Let’s assume you are playing a Druid with this feat and select Circle of the Moon at 2nd level. You gain Combat Wild Shape and Circle Forms. Then, at 6th level, you choose Circle of the Land. You gain Land’s Stride and will gain the bonus spells at 7th and 9th level appropriate to the land type you chose. However, you are still limited to CR 1 beast shapes, since you have not reached 6th level as far as your Circle of the Moon features are concerned. At 10th level you take Circle of the Moon again and gain Elemental Wild Shape. Additionally, you can now assume the form of CR 2 beasts since you are effectively 6th level in the Circle of the Moon. At 13th level you gain the ability to become a CR 3 beast.

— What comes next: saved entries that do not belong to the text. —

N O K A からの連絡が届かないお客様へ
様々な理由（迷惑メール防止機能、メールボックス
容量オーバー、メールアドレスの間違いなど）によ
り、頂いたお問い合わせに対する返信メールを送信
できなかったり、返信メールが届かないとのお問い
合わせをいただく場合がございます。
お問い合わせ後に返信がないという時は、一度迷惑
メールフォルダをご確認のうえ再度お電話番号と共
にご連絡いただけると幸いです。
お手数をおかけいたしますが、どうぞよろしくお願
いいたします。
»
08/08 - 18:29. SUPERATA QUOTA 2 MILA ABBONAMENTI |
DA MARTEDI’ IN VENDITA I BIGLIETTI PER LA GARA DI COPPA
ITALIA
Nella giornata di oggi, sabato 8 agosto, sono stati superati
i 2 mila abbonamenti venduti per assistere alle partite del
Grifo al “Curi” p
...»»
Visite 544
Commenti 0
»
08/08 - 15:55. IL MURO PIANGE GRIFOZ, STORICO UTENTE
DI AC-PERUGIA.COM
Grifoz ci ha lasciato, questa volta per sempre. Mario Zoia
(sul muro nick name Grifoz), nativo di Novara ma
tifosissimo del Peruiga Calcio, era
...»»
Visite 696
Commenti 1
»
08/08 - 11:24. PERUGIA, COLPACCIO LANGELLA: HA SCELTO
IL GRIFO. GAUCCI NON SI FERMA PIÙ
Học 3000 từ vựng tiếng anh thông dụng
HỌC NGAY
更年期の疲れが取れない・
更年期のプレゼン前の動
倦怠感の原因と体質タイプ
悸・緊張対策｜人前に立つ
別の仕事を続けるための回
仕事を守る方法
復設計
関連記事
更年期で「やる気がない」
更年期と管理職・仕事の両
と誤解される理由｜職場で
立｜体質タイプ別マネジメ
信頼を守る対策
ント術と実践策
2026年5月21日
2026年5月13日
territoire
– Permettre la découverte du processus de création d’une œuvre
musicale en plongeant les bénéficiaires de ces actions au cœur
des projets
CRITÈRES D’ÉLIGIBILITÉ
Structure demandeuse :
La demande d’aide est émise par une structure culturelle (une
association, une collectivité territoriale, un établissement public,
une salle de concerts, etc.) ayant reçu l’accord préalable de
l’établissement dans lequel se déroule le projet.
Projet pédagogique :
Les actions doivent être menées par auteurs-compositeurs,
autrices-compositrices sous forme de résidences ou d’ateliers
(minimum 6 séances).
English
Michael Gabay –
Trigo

At 14th level, if you choose Circle of the Land you gain Nature’s Sanctuary and your Wild Shape does not increase beyond CR 3. If you choose Circle of the Moon you gain Thousand Forms, and your Wild Shape CR increases to 4 at 16th level and 5 at 19th level.

As another example, a Fighter could choose to be both a Champion and Eldritch Knight. At 3rd level assume you choose Champion, gaining Improved Critical. At 7th level, you choose Eldritch Knight, gaining War Magic and Spellcasting. However, your spellcasting starts as per a 3rd level Eldritch Knight, because you were not an Eldritch Knight from levels 3-6, and therefore did not gain the benefits thereof. At 9th level, you will have the equivalent casting of a 5th level Eldritch Knight. Continuing on, at 10th level you take Champion, gaining Additional Fighting Style. Once again, because you are not an Eldritch Knight during this period, your Spellcasting will not improve from levels 10 to 14. At 15th level, you once again switch to Eldritch Knight, gaining Arcane Charge and improving your Spellcasting to the equivalent of a 6th level Eldritch Knight. At level 17, your Spellcasting will have improved to the equivalent of a level 8th level Eldritch Knight (allowing you to choose one spell from any school of magic, per your Spellcasting feature). If you choose Eldritch Knight at level 18, you gain Improved War Magic, and by 20th level you will be the equivalent of 11th level Eldritch Knight in Spellcasting ability. If you instead choose Champion at 18th level, you gain Survivor and your Spellcasting capabilities will remain the equivalent of an 8th level Eldritch Knight.